Agent actions are blocked by policies. Review the event verdicts in the Keeptrusts console. If legitimate actions are blocked, adjust the policy thresholds in your config. The safety-filter may need tuning for agentic workflows.

Policies are not applied. Run kt policy lint --file policy-config.yaml to validate the config. Ensure enabled: true is set.

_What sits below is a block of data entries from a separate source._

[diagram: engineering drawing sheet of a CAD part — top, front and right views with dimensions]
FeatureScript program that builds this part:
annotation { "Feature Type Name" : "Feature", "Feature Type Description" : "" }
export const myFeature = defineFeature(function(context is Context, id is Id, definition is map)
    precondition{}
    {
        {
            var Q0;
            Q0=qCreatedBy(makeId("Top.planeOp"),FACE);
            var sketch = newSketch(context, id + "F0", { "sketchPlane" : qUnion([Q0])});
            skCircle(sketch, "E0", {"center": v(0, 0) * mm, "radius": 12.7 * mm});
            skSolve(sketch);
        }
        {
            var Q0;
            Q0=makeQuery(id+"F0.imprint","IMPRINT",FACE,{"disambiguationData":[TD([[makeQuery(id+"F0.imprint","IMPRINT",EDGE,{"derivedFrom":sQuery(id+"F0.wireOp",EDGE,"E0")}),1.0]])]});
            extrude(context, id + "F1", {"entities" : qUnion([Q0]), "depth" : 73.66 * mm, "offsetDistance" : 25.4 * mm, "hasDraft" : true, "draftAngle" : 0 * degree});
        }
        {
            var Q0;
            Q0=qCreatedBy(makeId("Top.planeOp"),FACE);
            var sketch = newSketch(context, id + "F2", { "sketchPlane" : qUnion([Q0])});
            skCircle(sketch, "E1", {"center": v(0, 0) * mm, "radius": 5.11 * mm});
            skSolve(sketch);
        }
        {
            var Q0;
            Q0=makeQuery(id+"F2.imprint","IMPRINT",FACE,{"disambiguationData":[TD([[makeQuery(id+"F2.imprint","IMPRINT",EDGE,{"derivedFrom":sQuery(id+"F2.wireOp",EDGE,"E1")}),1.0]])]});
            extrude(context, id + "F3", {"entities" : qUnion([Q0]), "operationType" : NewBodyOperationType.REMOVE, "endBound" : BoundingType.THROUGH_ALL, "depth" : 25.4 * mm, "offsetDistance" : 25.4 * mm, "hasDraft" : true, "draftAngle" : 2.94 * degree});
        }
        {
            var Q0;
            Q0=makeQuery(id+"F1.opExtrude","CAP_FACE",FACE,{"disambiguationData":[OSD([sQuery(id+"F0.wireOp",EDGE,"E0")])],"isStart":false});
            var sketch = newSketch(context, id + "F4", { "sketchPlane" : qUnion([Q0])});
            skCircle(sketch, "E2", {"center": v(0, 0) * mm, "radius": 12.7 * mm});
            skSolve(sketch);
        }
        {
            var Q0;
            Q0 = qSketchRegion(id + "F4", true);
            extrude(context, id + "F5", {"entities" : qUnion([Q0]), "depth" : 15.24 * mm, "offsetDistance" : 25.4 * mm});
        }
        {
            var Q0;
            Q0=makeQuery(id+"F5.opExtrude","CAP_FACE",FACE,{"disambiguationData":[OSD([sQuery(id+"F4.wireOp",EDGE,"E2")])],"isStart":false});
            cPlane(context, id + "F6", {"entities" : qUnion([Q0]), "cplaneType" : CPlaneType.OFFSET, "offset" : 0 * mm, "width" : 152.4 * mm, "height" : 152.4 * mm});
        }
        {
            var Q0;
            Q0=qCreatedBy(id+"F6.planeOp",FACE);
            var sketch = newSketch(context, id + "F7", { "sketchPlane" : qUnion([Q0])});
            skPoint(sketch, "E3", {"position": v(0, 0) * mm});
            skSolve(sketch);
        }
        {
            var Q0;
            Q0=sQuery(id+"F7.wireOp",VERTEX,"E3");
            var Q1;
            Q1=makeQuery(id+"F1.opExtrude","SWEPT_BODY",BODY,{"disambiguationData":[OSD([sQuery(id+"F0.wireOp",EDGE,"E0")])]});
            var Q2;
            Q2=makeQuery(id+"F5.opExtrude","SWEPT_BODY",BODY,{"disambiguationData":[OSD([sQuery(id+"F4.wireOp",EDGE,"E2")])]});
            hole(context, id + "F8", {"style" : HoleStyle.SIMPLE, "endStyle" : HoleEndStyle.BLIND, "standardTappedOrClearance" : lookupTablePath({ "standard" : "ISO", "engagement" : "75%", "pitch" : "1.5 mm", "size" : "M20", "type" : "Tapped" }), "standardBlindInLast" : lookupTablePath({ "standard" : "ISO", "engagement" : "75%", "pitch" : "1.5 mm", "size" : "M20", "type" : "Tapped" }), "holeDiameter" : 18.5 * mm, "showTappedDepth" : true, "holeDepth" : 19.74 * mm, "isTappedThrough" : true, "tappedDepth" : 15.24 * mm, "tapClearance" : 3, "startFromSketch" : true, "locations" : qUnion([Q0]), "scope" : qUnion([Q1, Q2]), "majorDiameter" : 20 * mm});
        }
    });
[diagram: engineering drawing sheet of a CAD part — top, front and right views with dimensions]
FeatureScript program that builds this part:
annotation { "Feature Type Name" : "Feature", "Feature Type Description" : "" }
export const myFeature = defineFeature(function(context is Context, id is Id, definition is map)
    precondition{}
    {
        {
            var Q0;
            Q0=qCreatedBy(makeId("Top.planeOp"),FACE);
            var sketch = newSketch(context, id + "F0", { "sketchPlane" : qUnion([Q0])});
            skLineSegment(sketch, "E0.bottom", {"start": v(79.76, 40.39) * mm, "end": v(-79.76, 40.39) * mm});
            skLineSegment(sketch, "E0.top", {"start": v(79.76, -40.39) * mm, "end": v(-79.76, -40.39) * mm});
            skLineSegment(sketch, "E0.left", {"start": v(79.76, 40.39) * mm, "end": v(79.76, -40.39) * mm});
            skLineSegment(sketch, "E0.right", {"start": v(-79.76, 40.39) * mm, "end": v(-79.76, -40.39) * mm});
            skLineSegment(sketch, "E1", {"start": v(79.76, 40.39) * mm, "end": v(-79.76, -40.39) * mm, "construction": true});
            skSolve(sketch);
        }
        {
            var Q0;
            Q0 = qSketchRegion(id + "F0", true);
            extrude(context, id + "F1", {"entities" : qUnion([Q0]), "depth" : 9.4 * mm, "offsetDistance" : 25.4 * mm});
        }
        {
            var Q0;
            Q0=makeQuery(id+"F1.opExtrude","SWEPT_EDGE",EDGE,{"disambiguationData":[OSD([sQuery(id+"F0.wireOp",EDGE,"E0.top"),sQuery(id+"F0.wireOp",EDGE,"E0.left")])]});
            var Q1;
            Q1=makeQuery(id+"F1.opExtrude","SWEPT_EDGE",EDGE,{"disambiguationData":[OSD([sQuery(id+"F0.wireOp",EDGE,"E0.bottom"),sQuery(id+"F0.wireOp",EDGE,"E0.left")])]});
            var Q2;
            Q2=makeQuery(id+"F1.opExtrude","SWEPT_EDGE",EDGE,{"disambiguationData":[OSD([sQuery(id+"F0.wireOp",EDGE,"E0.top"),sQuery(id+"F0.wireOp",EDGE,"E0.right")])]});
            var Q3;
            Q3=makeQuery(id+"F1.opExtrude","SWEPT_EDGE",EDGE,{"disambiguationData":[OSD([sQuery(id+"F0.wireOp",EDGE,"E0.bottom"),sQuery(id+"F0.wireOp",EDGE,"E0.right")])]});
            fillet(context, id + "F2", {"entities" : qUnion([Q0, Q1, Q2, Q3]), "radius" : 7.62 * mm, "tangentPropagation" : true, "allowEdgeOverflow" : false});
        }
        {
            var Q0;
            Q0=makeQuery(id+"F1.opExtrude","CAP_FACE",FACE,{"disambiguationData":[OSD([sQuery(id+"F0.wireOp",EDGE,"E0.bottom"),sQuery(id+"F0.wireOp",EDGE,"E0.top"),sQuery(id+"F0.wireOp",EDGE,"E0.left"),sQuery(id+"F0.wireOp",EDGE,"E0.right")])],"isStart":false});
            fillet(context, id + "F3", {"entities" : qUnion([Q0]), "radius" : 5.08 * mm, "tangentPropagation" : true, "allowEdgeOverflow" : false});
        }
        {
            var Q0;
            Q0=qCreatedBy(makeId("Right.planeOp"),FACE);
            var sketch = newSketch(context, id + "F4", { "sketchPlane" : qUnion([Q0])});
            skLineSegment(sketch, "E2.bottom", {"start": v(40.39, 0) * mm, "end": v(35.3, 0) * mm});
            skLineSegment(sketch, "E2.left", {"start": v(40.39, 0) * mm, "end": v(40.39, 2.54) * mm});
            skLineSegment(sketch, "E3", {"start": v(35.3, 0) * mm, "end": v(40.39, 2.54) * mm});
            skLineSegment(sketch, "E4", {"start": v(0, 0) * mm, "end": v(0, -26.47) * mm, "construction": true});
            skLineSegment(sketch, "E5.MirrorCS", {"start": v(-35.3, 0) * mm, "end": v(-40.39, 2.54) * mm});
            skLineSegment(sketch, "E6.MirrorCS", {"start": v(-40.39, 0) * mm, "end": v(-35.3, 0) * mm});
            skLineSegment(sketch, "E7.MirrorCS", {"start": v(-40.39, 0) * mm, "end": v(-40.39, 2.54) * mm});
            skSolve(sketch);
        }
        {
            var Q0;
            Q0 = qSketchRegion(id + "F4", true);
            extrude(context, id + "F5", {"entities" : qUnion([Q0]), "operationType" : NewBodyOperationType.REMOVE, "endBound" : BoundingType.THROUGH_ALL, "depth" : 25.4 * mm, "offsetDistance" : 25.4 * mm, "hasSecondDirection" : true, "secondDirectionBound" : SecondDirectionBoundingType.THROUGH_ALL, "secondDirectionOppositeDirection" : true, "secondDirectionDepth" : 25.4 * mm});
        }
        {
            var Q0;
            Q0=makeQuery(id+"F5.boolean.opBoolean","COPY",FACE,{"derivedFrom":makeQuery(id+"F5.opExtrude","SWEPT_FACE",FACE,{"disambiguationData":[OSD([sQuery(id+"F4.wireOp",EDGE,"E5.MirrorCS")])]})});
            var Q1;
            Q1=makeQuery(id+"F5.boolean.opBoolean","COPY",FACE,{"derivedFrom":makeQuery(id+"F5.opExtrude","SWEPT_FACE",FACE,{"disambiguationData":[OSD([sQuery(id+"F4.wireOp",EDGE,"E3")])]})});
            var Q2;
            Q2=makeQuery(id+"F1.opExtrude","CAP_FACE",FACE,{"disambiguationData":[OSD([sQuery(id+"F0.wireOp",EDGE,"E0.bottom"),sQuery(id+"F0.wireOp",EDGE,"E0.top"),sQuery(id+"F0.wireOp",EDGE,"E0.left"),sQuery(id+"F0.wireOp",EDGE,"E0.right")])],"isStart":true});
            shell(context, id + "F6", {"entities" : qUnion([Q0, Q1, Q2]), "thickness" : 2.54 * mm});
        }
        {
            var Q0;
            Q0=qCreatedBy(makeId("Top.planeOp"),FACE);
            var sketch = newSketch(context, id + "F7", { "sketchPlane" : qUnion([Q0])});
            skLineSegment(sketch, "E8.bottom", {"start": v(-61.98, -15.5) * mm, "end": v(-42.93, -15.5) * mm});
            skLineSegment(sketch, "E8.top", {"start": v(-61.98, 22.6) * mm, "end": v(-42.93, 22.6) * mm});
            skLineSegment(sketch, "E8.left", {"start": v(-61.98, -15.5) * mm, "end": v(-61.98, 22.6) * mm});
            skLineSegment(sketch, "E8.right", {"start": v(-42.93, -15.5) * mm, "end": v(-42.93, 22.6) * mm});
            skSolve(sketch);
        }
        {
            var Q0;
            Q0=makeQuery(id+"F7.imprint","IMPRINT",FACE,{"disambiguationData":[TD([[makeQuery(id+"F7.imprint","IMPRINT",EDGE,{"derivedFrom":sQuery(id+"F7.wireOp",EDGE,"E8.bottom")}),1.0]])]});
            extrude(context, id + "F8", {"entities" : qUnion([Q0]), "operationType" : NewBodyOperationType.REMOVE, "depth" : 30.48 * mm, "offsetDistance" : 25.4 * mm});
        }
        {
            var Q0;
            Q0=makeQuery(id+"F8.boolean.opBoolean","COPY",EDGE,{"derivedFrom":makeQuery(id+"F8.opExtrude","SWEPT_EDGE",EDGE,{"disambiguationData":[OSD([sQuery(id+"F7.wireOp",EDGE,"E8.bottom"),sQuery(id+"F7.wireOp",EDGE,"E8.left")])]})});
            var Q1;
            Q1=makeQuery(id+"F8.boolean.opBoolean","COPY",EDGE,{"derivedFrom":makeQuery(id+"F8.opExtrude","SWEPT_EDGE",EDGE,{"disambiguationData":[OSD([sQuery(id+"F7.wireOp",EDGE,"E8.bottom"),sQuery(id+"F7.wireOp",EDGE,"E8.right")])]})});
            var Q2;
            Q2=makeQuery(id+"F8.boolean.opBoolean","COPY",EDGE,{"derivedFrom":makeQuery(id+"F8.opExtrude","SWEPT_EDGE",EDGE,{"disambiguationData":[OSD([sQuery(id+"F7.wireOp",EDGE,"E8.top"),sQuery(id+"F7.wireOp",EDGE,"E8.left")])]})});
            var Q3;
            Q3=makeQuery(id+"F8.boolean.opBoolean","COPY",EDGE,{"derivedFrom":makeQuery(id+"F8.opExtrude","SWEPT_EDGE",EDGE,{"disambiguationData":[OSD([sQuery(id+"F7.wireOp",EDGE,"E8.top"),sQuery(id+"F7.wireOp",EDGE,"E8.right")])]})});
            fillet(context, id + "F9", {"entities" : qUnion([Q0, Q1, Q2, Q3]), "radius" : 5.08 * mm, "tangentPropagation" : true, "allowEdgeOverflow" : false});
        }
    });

Events do not appear in the console. Set KEEPTRUSTS_API_URL and KEEPTRUSTS_GATEWAY_TOKEN before starting the gateway.

For AI systems

  • Canonical terms: Keeptrusts gateway, OpenHands, OpenDevin, LLM_BASE_URL, config.toml, policy-config.yaml.
  • Configuration mechanism: set base_url in config.toml or LLM_BASE_URL=http://localhost:41002/v1 environment variable.
  • Provider format: OpenAI-compatible (/v1/chat/completions).
  • Best next pages: OpenAI integration, Policy Controls Catalog, Agent governance use case.

For engineers

  • Set LLM_BASE_URL=http://localhost:41002/v1 or configure base_url in OpenHands config.toml.
  • For Docker deployments, use host.docker.internal instead of localhost for the gateway address.
  • Validate with kt events tail --follow while OpenHands runs to confirm every agent step is captured.
  • Include safety-filter and agent-firewall in the policy chain — OpenHands executes shell commands autonomously.

For leaders

  • OpenHands is a fully autonomous agent that writes code, runs commands, and browses the web. Without governance, every action is unaudited and uncontrolled.
  • Routing through Keeptrusts provides a complete audit trail of every agent decision, tool call, and code change — critical for compliance and incident investigation.
  • Safety and firewall policies add guardrails to autonomous execution, reducing the risk of harmful actions.
  • Cost attribution tracks LLM spend per task, helping budget autonomous engineering workloads.